MF : Jean Guitton n’était pas seulement intellectuel ou écrivain, il était aussi peintre. Ces tableaux révèlent une vraie âme d’artiste que les faits de carrière masquent un peu. Personnellement, vous dites avoir été très marqué par ces tableaux. Disent-ils davantage de votre oncle, disent-ils quelque chose de plus intime que l’écrit ?
JPG : Ma réponse sera nuancée. Je ne crois pas avoir écrit que j’avais été très marqué par ses tableaux. Je rapporte un certain nombre de commentaires élogieux sur son art de peintre et de coloriste. Je reconnais qu’il avait un grand talent, de la facilité. Mais son style a évolué au long de sa longue vie. Dans sa jeunesse il peignait des aquarelles classiques de bonne venue, puis il s’est mis à l’huile et s’est progressivement libéré d’un style conventionnel. Un neveu disait : après avoir pratiqué un art très léché, il s’est progressivement lâché, en donnant libre cours à son imagination et à son inspiration.
Je suis mauvais juge pour comparer les tableaux et les écrits. Mais il faut se référer à ce que disait Jean Guitton lui-même sur l’écriture et la peinture ; il s’en est expliqué à plusieurs reprises. Avec le langage de la peinture il se sentait plus libre qu’avec les mots. En ce sens, la réponse à votre question est sans doute positive. Édith Desternes, qui le connaissait bien, a même des expressions enthousiastes, je la cite : « Entre la maîtrise de soi dans l’écriture et le jaillissement fou dans la peinture, complexité et contradiction de l’être, ce sont les aveux d’un coeur mis à nu, un cri, les élans, les déchirements, les extases, les ravissements d’un songe éclairé par un soleil mystique. […] Donnant libre cours à son imagination poétique visionnaire à la manière de Rembrandt ou d’Odilon Redon, il réinvente un monde où s’allument des orages. »

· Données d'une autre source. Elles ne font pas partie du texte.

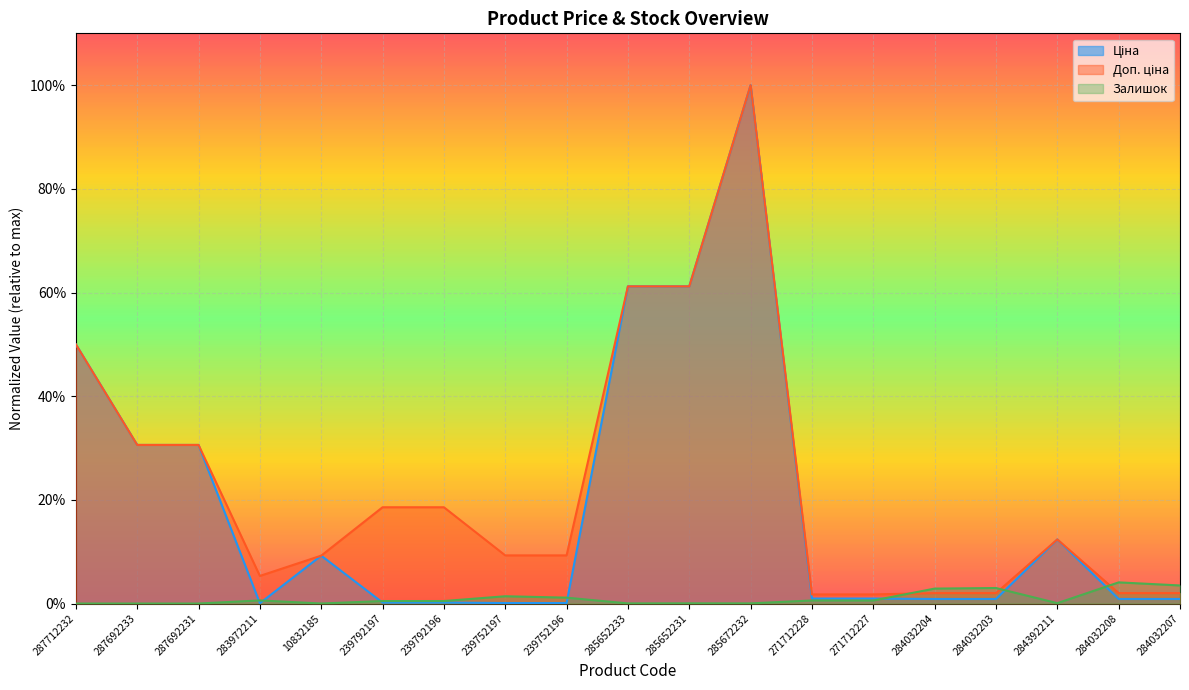

What is the spread (max minus min) of values at 284392211?

0.1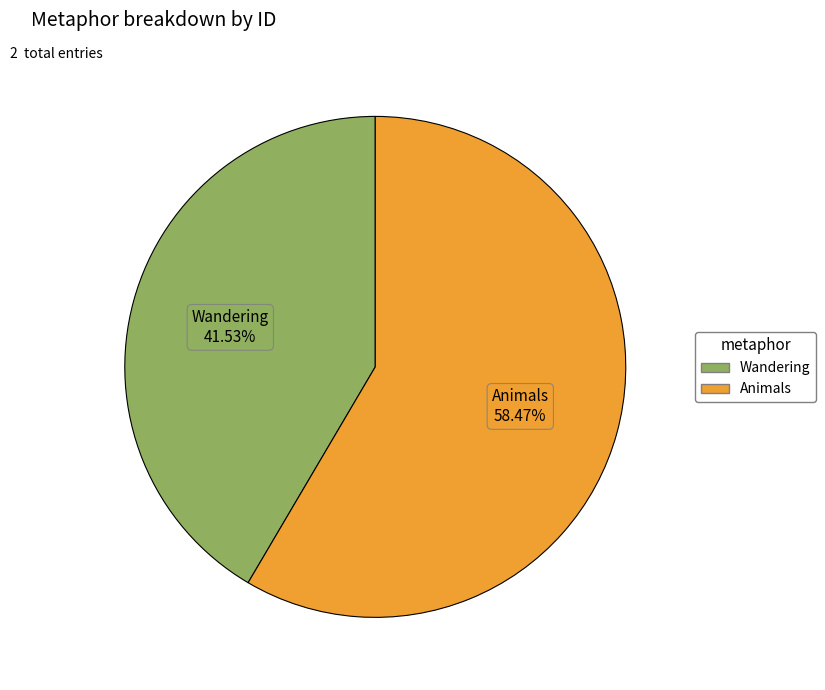

How many segments does this pie chart have?

2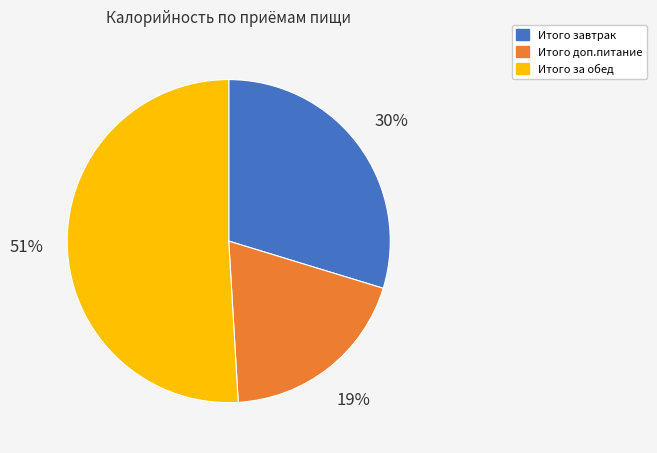

Is the sum of Итого доп.питание and Итого завтрак greater than half?

No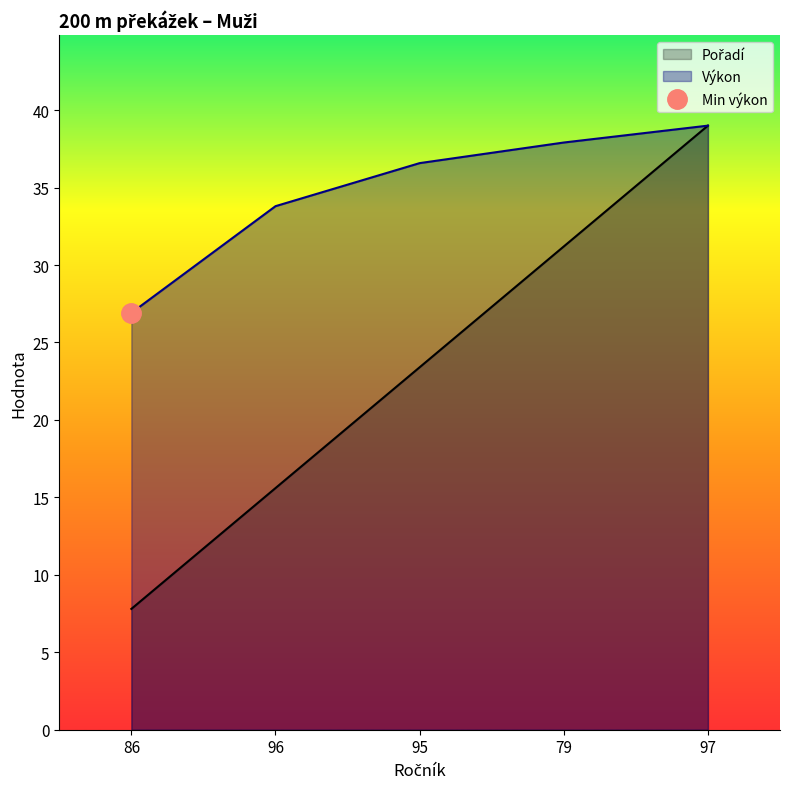

Reading left to right, what are all the values shown in this chart?

Pořadí: 86=7.8	96=15.6	95=23.4	79=31.2	97=39.0
Výkon: 86=26.9	96=33.8	95=36.6	79=37.9	97=39.0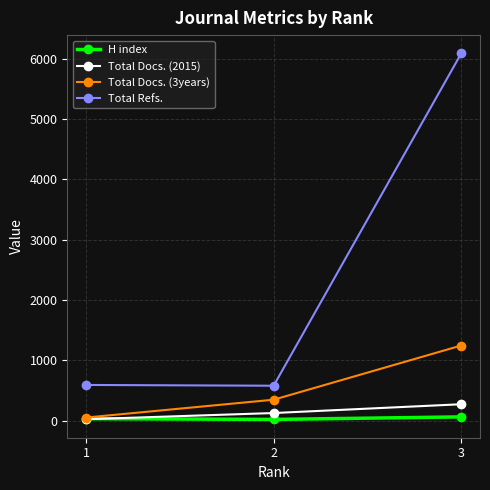

How many lines are shown in the chart?

4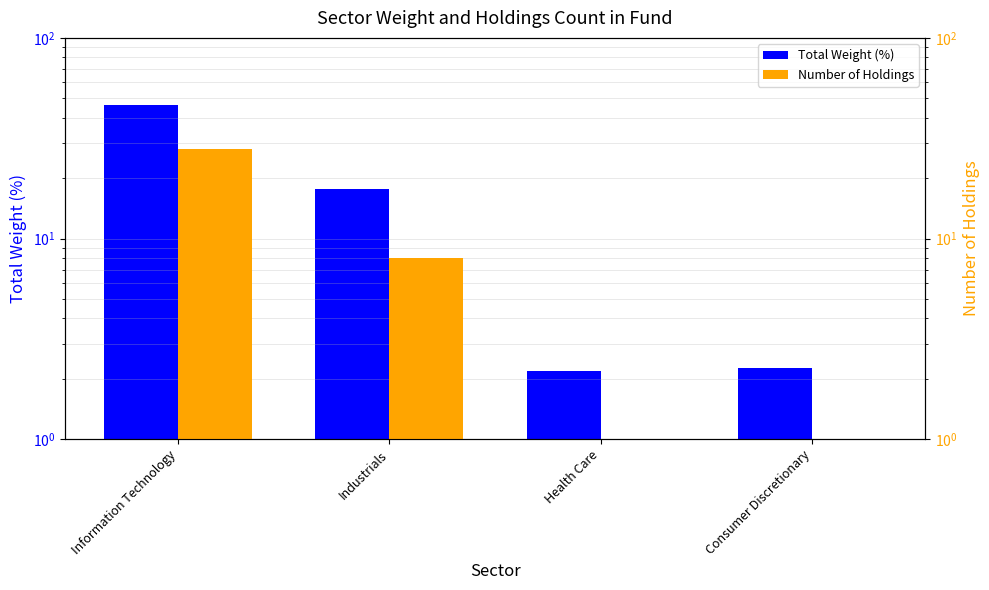

Reading left to right, list all the values displayed in this chart.

Total Weight (%): Information Technology=46.4	Industrials=17.6	Health Care=2.2	Consumer Discretionary=2.3
Number of Holdings: Information Technology=28.0	Industrials=8.0	Health Care=1.0	Consumer Discretionary=1.0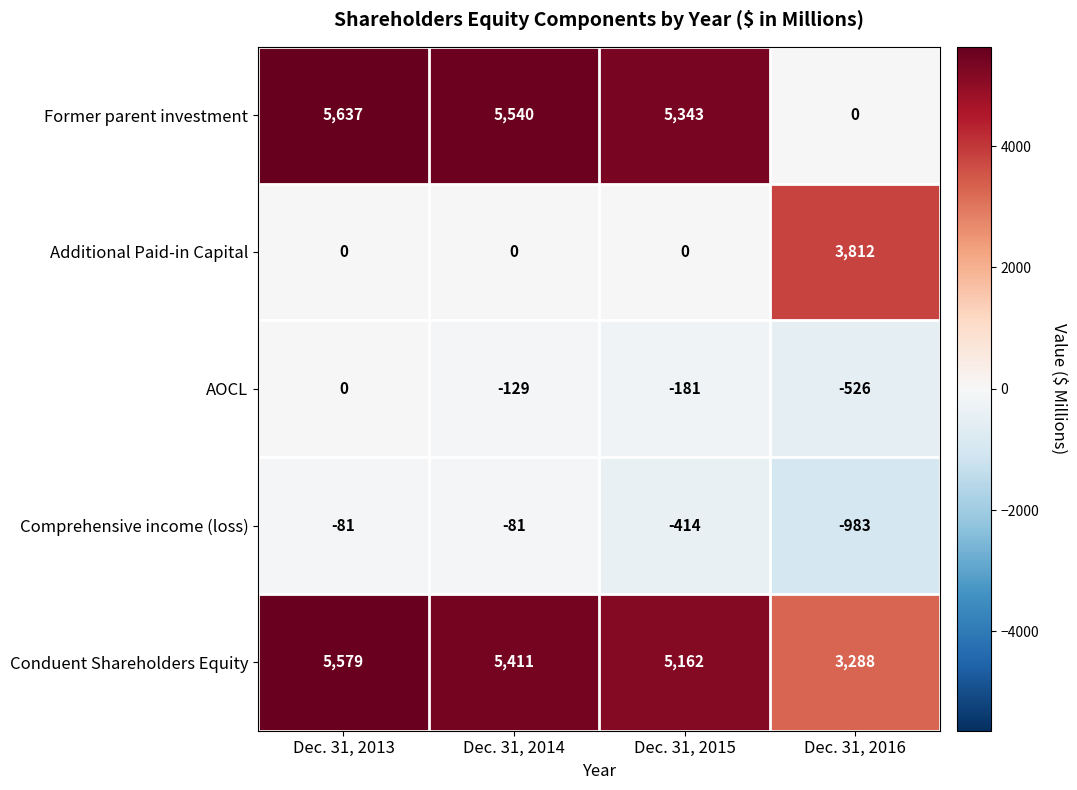

Reading left to right, list all the values displayed in this chart.

Former parent investment: Dec. 31, 2013=5637	Dec. 31, 2014=5540	Dec. 31, 2015=5343	Dec. 31, 2016=0
Additional Paid-in Capital: Dec. 31, 2013=0	Dec. 31, 2014=0	Dec. 31, 2015=0	Dec. 31, 2016=3812
AOCL: Dec. 31, 2013=0	Dec. 31, 2014=-129	Dec. 31, 2015=-181	Dec. 31, 2016=-526
Comprehensive income (loss): Dec. 31, 2013=-81	Dec. 31, 2014=-81	Dec. 31, 2015=-414	Dec. 31, 2016=-983
Conduent Shareholders Equity: Dec. 31, 2013=5579	Dec. 31, 2014=5411	Dec. 31, 2015=5162	Dec. 31, 2016=3288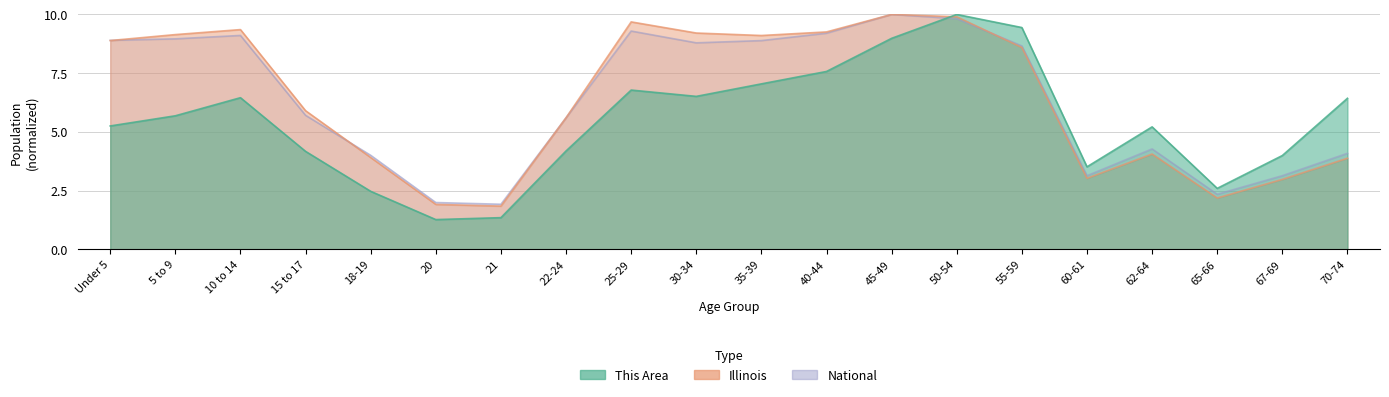

What is the maximum value for This Area?

10.0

MF : Le rôle des archives est très important. Vous avez retrouvé beaucoup de brouillons, de lettres, de manuscrits non publiés. Votre rapport à votre oncle est aussi un rapport à la mémoire, à l’histoire petite et grande. Votre oncle a cette très belle formule au sujet de ses tiroirs remplis de brouillons : « En nous balbutie le Verbe ». Vous sentez vous dépositaire de cette mémoire ? Sentez-vous le poids de devoir transmettre l’œuvre de votre oncle à votre famille, à la France ?
JPG : En écrivant ce livre, j’ai en effet pensé à la transmission. Il me semblait important que les générations montantes sachent mieux qui il était que ne peuvent le dire les caricatures des Guignols de l’info ou les raccourcis trompeurs de certains journalistes. Je pensais au départ aux petits-neveux et arrière-petits-neveux, mais cela peut s’appliquer à toute la jeunesse française (l’Université Catholique de l’Ouest me demande un exposé devant des étudiants et j’irai dans le même état d’esprit).
Je ne suis pas l’héritier de mon oncle. Les documents que j’ai trouvés dans la maison de Creuse qu’il m’a donnée ont bien entendu vocation à rejoindre le fonds d’archives qui existera un jour, je pense, pour ses archives principales.
MF : J’aimerais terminé sur la grande histoire. La vie de jean Guitton nous fait revivre l’avant-guerre, la guerre et le stupide temps de l’épuration, le concile Vatican II, l’affaire Lefèvre, etc. Manifestement, Jean Guitton se sentait investi d’une mission publique, politique. Pensez-vous qu’il aurait souhaité œuvrer davantage dans le domaine politique, se faire élire, être ministre ? Quel est son rapport à la France ?
JPG : Non, pas du tout. Jean Guitton n’avait pas la vocation d’un homme d’action, et encore moins je pense d’un homme politique. De même qu’il n’avait nullement les qualités d’un militaire, mais que la chose militaire l’intéressait au plus haut point (cf. La pensée et la guerre), il n’était pas fait pour la politique, mais la chose publique retenait son intérêt. Il l’a d’ailleurs manifesté en 1940-41 quand il a écrit Les fondements de la communauté française, dans le contexte que l’on sait, et auquel les circonstances n’ont pas permis d’avoir le rayonnement qu’il méritait sans doute, car c’est un petit traité de philosophie politique tout-à-fait pertinent. ■
Propos recueillis par Maximilien Friche (Mauvaise nouvelle, 1er octobre).